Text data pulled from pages
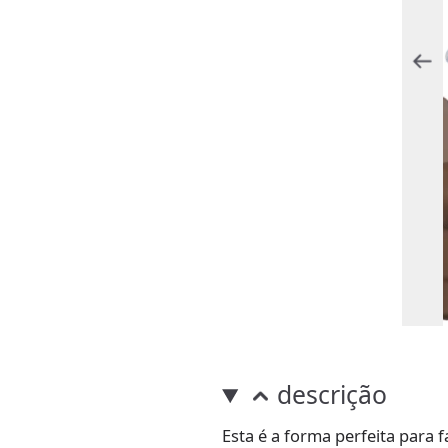
descrição
Esta é a forma perfeita para fa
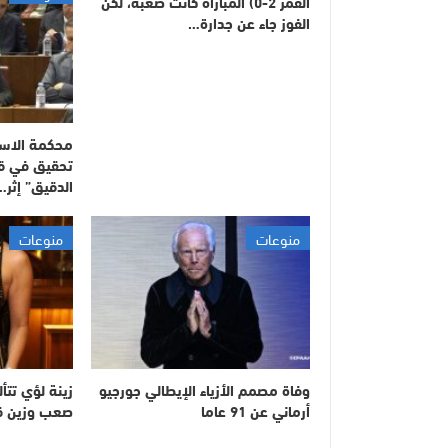
القمر 2-0) المباراة كانت صعبة، لكن
الفوز جاء عن جدارة…
محكمة الاستئ
تحقيق في ق
الدقيق” إثر…
منوعات
منوعات
وفاة مصمم الأزياء الإيطالي جورجيو
زينة لؤي تت
أرماني عن 91 عاما
صعب وزين 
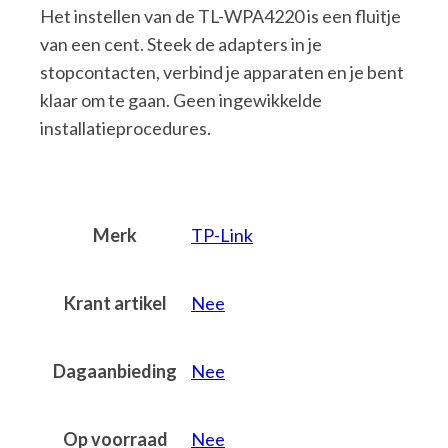
Het instellen van de TL-WPA4220 is een fluitje
van een cent. Steek de adapters in je
stopcontacten, verbind je apparaten en je bent
klaar om te gaan. Geen ingewikkelde
installatieprocedures.
Merk
TP-Link
Krant artikel
Nee
Dagaanbieding
Nee
Op voorraad
Nee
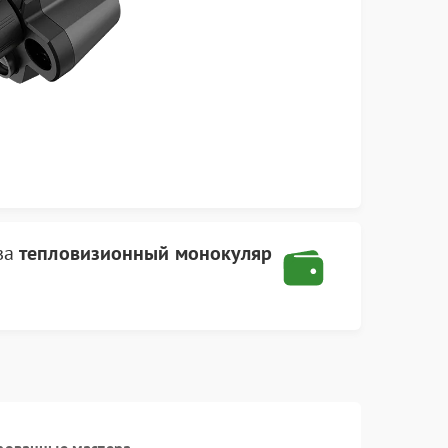
ва
тепловизионный монокуляр
рованные мастера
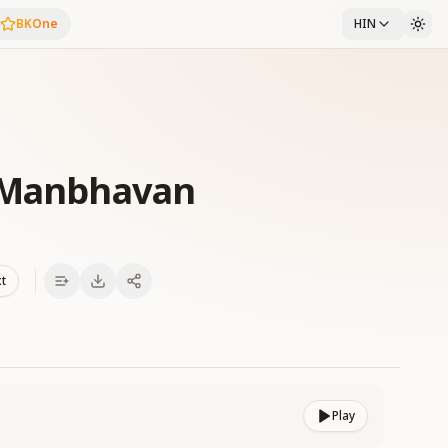
BKOne
HIN
i Manbhavan
xt
Play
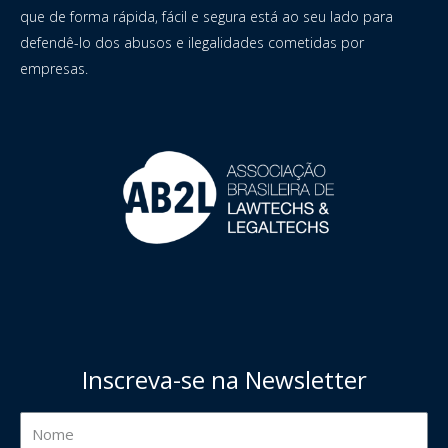
que de forma rápida, fácil e segura está ao seu lado para
defendê-lo dos abusos e ilegalidades cometidas por
empresas.
Inscreva-se na Newsletter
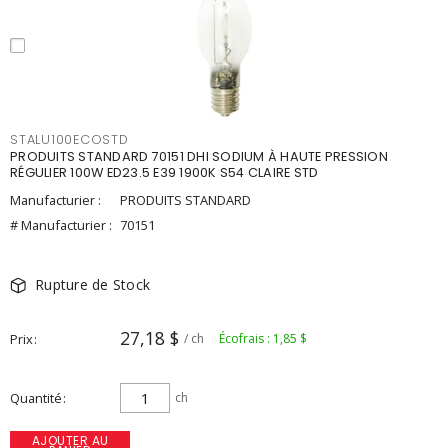
STALU100ECOSTD
PRODUITS STANDARD 70151 DHI SODIUM À HAUTE PRESSION
RÉGULIER 100W ED23.5 E39 1900K S54 CLAIRE STD
Manufacturier :
PRODUITS STANDARD
# Manufacturier :
70151
Rupture de Stock
27,18 $
Prix
/ ch
Écofrais : 1,85 $
Quantité
ch
AJOUTER AU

Your task: Return every line of text in the rows above, unchanged and in the same order, but leave out the pictures.

Answer space:
descrição
Esta é a forma perfeita para fa
القمر 2-0) المباراة كانت صعبة، لكن
الفوز جاء عن جدارة…
محكمة الاستئ
تحقيق في ق
الدقيق” إثر…
منوعات
منوعات
وفاة مصمم الأزياء الإيطالي جورجيو
زينة لؤي تت
أرماني عن 91 عاما
صعب وزين 
Het instellen van de TL-WPA4220 is een fluitje
van een cent. Steek de adapters in je
stopcontacten, verbind je apparaten en je bent
klaar om te gaan. Geen ingewikkelde
installatieprocedures.
Merk
TP-Link
Krant artikel
Nee
Dagaanbieding
Nee
Op voorraad
Nee
ва
тепловизионный монокуляр
рованные мастера
BKOne
HIN
i Manbhavan
xt
Play
que de forma rápida, fácil e segura está ao seu lado para
defendê-lo dos abusos e ilegalidades cometidas por
empresas.
Inscreva-se na Newsletter
STALU100ECOSTD
PRODUITS STANDARD 70151 DHI SODIUM À HAUTE PRESSION
RÉGULIER 100W ED23.5 E39 1900K S54 CLAIRE STD
Manufacturier :
PRODUITS STANDARD
# Manufacturier :
70151
Rupture de Stock
27,18 $
Prix
/ ch
Écofrais : 1,85 $
Quantité
ch
AJOUTER AU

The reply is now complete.